Personal information
- Full name: Dmitri Aleksandrovich Ryzhov
- Date of birth: 26 August 1989 (age 36)
- Place of birth: Togliatti, USSR
- Height: 1.88 m (6 ft 2 in)
- Position: Forward

Youth career
- 0000–2002: Lada Togliatti
- 2003–2006: Konoplyov football academy

Senior career*
- Years: Team / Apps / (Gls)
- 2006–2007: Krylia Sovetov-SOK Dimitrovgrad / 45 / (18)
- 2007–2012: CSKA Moscow / 10 / (0)
- 2009: → Alania Vladikavkaz (loan) / 12 / (2)
- 2010: → Ural Sverdlovsk Oblast (loan) / 0 / (0)
- 2011: → Mordovia Saransk (loan) / 23 / (2)
- 2012: Khimki / 10 / (1)
- 2012–2013: Ural Sverdlovsk Oblast / 7 / (1)
- 2013–2015: Yenisey Krasnoyarsk / 37 / (6)
- 2015–2016: Torpedo Armavir / 15 / (0)
- 2016: Lada-Togliatti / 6 / (0)
- 2017: Ararat Moscow / 9 / (1)
- 2018: Lada-Togliatti / 2 / (0)
- 2018: Akron Tolyatti (amateur)
- 2019–2020: Ararat Yerevan / 10 / (1)

International career
- 2005–2006: Russia U-17 / 11 / (0)
- 2009: Russia U-21 / 4 / (3)

= Dmitri Ryzhov =

Russian footballer

Dmitri Aleksandrovich Ryzhov (Дмитрий Александрович Рыжов, born 26 August 1989) is a Russian former football player.

==Career==
He played the 2009 season for FC Alania Vladikavkaz on loan from PFC CSKA Moscow.
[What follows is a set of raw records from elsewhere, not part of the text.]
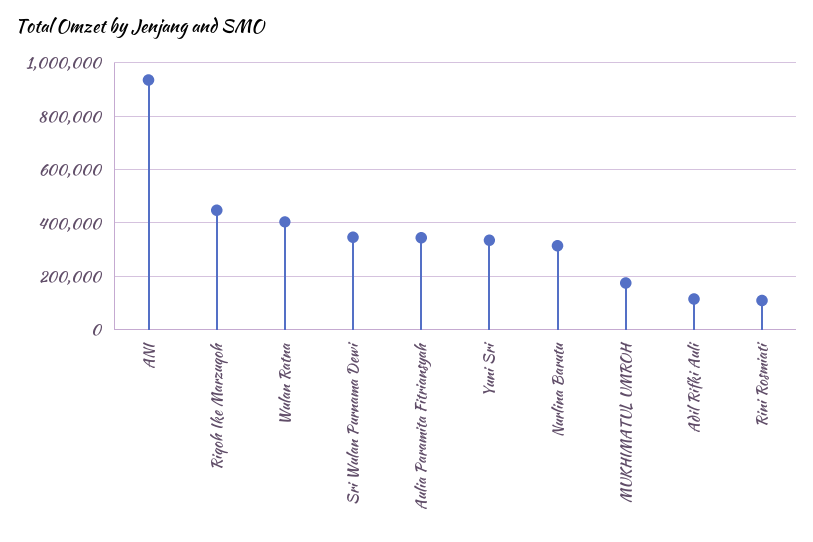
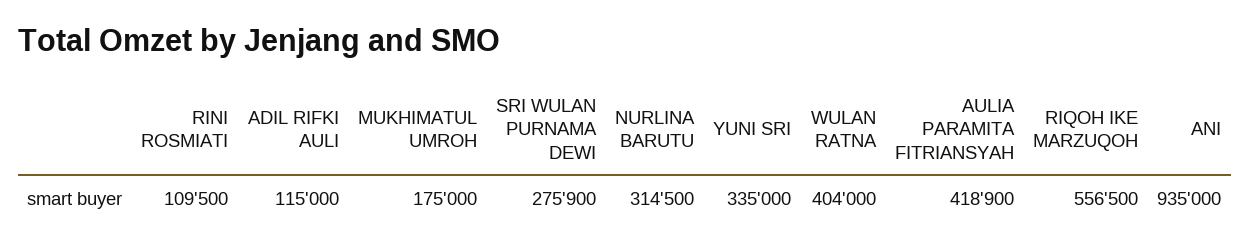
  {
    "ANI": 935000,
-   "Riqoh Ike Marzuqoh": 450000,
+   "Riqoh Ike Marzuqoh": 556500,
    "Wulan Ratna": 404000,
-   "Sri Wulan Purnama Dewi": 350000,
+   "Sri Wulan Purnama Dewi": 275900,
-   "Aulia Paramita Fitriansyah": 350000,
+   "Aulia Paramita Fitriansyah": 418900,
    "Yuni Sri": 335000,
    "Nurlina Barutu": 314500,
    "MUKHIMATUL UMROH": 175000,
    "Adil Rifki Auli": 115000,
    "Rini Rosmiati": 109500
  }

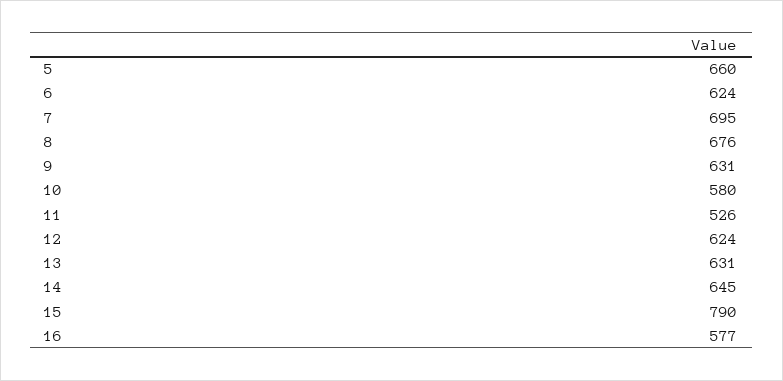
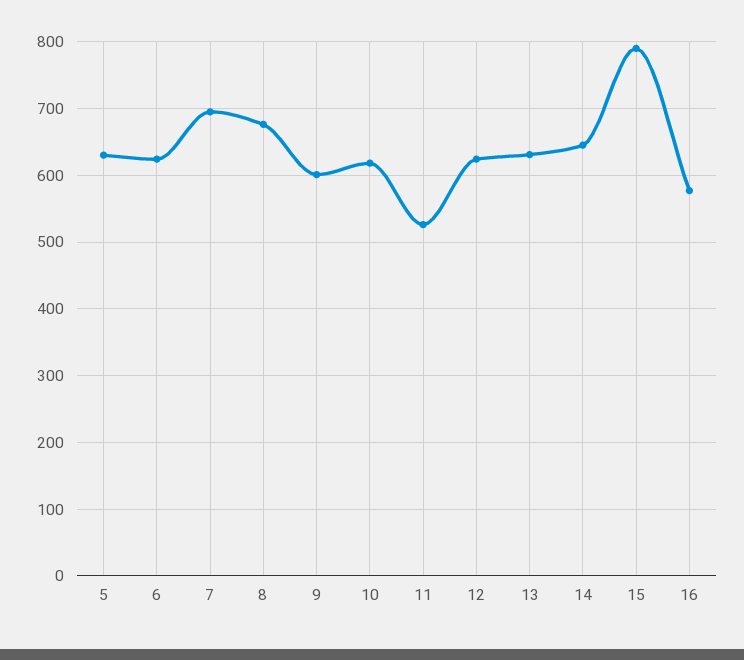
  {
-   "5": 660,
+   "5": 630,
    "6": 624,
    "7": 695,
    "8": 676,
-   "9": 631,
+   "9": 600,
-   "10": 580,
+   "10": 620,
    "11": 526,
    "12": 624,
    "13": 631,
    "14": 645,
    "15": 790,
    "16": 577
  }

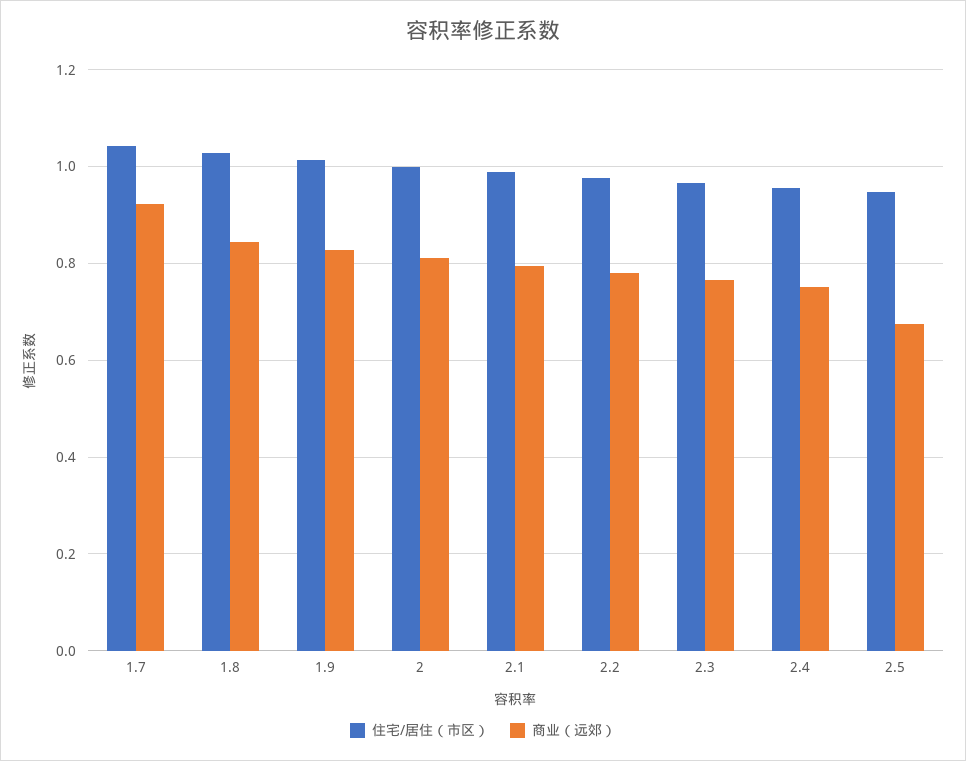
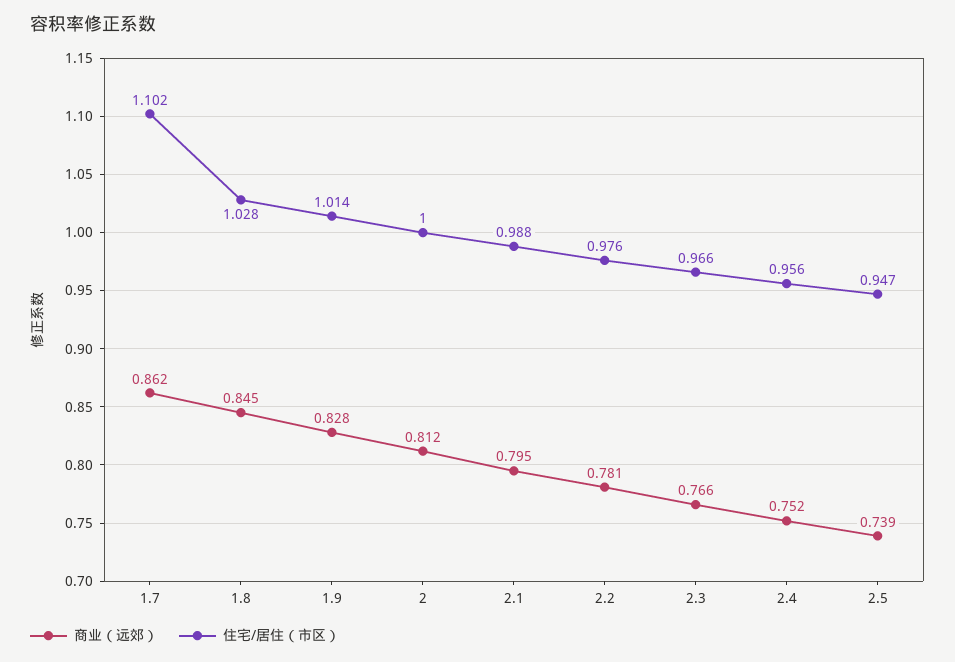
  {
    "住宅/居住（市区）": {
-     "1.7": 1.04,
+     "1.7": 1.102,
      "1.8": 1.028,
      "1.9": 1.014,
      "2": 1,
      "2.1": 0.988,
      "2.2": 0.976,
      "2.3": 0.966,
      "2.4": 0.956,
      "2.5": 0.947
    },
    "商业（远郊）": {
-     "1.7": 0.92,
+     "1.7": 0.862,
      "1.8": 0.845,
      "1.9": 0.828,
      "2": 0.812,
      "2.1": 0.795,
      "2.2": 0.781,
      "2.3": 0.766,
      "2.4": 0.752,
-     "2.5": 0.68
+     "2.5": 0.739
    }
  }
On 2 February 2010 the 20-year-old striker yielded on loan for one year to FC Ural Sverdlovsk Oblast, the footballer arrived in Moscow in January 2008 from FC Krylya Sovetov-SOK and has played in the first team in this same season, together with Alan Dzagoev.

==Honours==
- Russian Second Division Zone Ural/Povolzhye top scorer: 2007 (17 goals).
- Russian Cup: 2009

==International career==
Ryzhov was one of the members of the Russian U-17 squad that won the 2006 UEFA U-17 Championship. He is a part of the Russia U-21 side that is competing in the 2011 European Under-21 Championship qualification.